What the exercise asks: The lines to repeat are those below from the one containing "восстановить" down to the one containing "Seien wir ehrlich: Die Tontechnik ist", both included; reproduce them exactly and nothing else.

Records for this task:
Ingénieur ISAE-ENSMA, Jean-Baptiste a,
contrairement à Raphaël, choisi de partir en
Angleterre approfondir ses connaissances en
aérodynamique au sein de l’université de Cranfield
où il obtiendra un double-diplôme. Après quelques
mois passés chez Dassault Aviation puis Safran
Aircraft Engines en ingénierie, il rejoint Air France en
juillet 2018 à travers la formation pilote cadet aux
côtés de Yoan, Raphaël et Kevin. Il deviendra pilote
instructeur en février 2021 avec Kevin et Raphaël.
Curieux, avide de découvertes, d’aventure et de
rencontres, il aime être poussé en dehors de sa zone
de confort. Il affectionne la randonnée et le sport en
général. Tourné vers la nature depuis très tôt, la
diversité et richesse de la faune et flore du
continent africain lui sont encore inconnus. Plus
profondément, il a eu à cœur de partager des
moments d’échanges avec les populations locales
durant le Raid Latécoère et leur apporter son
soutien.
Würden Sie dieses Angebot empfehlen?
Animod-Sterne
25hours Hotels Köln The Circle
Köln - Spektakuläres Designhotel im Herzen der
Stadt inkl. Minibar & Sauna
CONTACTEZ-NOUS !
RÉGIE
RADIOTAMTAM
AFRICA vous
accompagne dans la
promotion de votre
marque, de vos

* * *

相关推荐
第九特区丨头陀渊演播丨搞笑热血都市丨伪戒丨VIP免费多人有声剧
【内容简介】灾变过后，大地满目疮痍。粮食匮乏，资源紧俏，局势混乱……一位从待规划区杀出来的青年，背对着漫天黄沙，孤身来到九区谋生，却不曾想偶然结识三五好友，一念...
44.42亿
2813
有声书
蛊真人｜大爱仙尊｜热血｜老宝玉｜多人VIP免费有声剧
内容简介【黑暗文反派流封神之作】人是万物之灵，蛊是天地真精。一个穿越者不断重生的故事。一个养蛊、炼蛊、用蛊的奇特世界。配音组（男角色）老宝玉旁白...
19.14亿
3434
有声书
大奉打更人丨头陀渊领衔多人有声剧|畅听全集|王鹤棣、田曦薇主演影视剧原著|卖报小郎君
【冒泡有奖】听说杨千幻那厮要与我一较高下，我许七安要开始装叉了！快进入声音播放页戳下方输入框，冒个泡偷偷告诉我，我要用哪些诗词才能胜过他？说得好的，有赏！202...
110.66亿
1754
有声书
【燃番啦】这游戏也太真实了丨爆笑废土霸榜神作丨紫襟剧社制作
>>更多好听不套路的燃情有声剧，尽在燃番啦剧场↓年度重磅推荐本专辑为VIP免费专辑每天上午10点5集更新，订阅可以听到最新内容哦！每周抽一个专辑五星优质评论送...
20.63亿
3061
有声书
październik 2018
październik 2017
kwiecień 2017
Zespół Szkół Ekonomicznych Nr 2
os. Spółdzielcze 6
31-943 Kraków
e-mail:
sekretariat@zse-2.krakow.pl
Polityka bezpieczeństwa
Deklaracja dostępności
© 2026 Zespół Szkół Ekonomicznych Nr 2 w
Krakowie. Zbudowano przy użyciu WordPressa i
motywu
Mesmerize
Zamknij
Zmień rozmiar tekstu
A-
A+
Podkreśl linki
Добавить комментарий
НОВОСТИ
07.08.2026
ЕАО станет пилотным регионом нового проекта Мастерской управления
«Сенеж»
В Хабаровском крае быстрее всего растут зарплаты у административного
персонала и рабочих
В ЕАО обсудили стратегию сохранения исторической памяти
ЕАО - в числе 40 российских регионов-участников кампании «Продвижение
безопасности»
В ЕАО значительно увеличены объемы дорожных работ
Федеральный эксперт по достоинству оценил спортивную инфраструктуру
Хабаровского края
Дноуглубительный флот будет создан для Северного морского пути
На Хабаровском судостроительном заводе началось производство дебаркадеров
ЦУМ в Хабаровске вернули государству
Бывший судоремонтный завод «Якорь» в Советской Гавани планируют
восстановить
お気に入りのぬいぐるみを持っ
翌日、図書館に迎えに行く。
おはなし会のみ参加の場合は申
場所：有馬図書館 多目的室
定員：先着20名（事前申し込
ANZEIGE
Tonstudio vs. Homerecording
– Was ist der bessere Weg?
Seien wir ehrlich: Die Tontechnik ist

Response area:
восстановить
お気に入りのぬいぐるみを持っ
翌日、図書館に迎えに行く。
おはなし会のみ参加の場合は申
場所：有馬図書館 多目的室
定員：先着20名（事前申し込
ANZEIGE
Tonstudio vs. Homerecording
– Was ist der bessere Weg?
Seien wir ehrlich: Die Tontechnik ist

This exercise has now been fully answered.